* [WHAT THE TASK ASKS]
What is needed is the exact text of each line in the listing below from the one with "Meilleur four" up to and including the one with "maniobrabilidad y a su vez es fácilmente", and no pictures.

* [DATASET RECORDS]

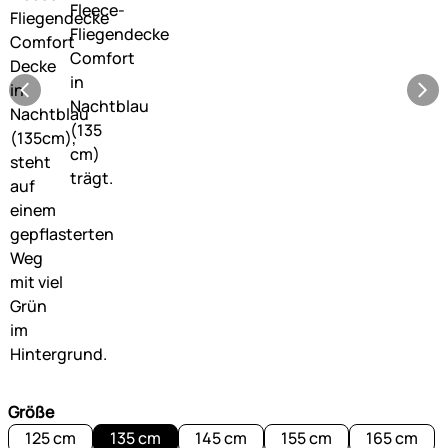
Größe
125 cm
135 cm
145 cm
155 cm
165 cm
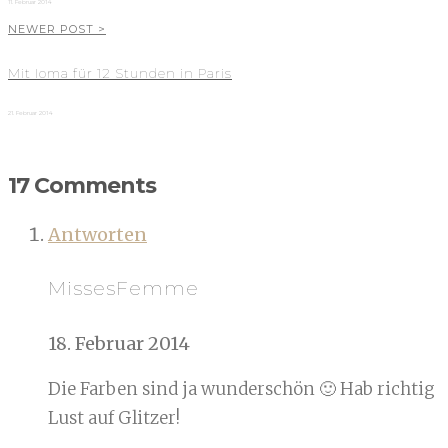
11. Februar 2014
NEWER POST >
Mit Ioma für 12 Stunden in Paris
21. Februar 2014
17 Comments
Antworten
MissesFemme
18. Februar 2014
Die Farben sind ja wunderschön 🙂 Hab richtig
Lust auf Glitzer!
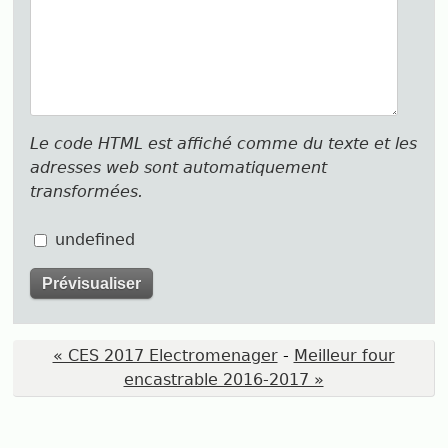
Le code HTML est affiché comme du texte et les
adresses web sont automatiquement
transformées.
undefined
« CES 2017 Electromenager
-
Meilleur four
encastrable 2016-2017 »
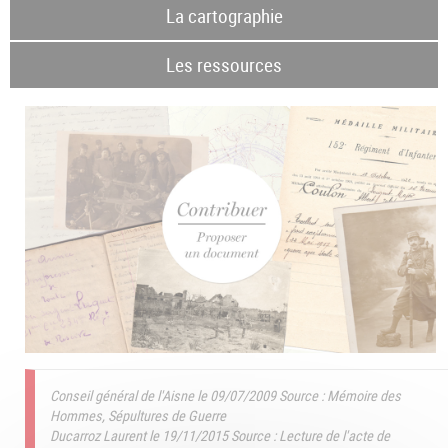
La cartographie
Les ressources
Conseil général de l'Aisne le 09/07/2009
Source : Mémoire des
Hommes, Sépultures de Guerre
Ducarroz Laurent le 19/11/2015
Source : Lecture de l'acte de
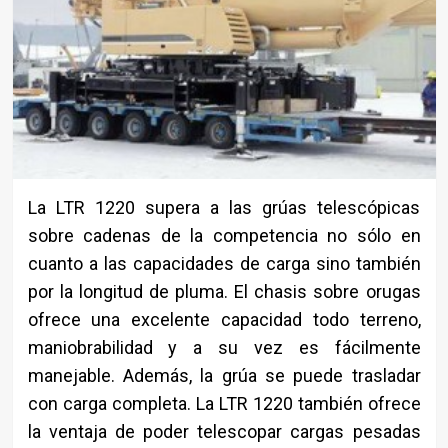
La LTR 1220 supera a las grúas telescópicas
sobre cadenas de la competencia no sólo en
cuanto a las capacidades de carga sino también
por la longitud de pluma. El chasis sobre orugas
ofrece una excelente capacidad todo terreno,
maniobrabilidad y a su vez es fácilmente
manejable. Además, la grúa se puede trasladar
con carga completa. La LTR 1220 también ofrece
la ventaja de poder telescopar cargas pesadas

* [REPLY]
Meilleur four
encastrable 2016-2017 »
La cartographie
Les ressources
Conseil général de l'Aisne le 09/07/2009
Source : Mémoire des
Hommes, Sépultures de Guerre
Ducarroz Laurent le 19/11/2015
Source : Lecture de l'acte de
La LTR 1220 supera a las grúas telescópicas
sobre cadenas de la competencia no sólo en
cuanto a las capacidades de carga sino también
por la longitud de pluma. El chasis sobre orugas
ofrece una excelente capacidad todo terreno,
maniobrabilidad y a su vez es fácilmente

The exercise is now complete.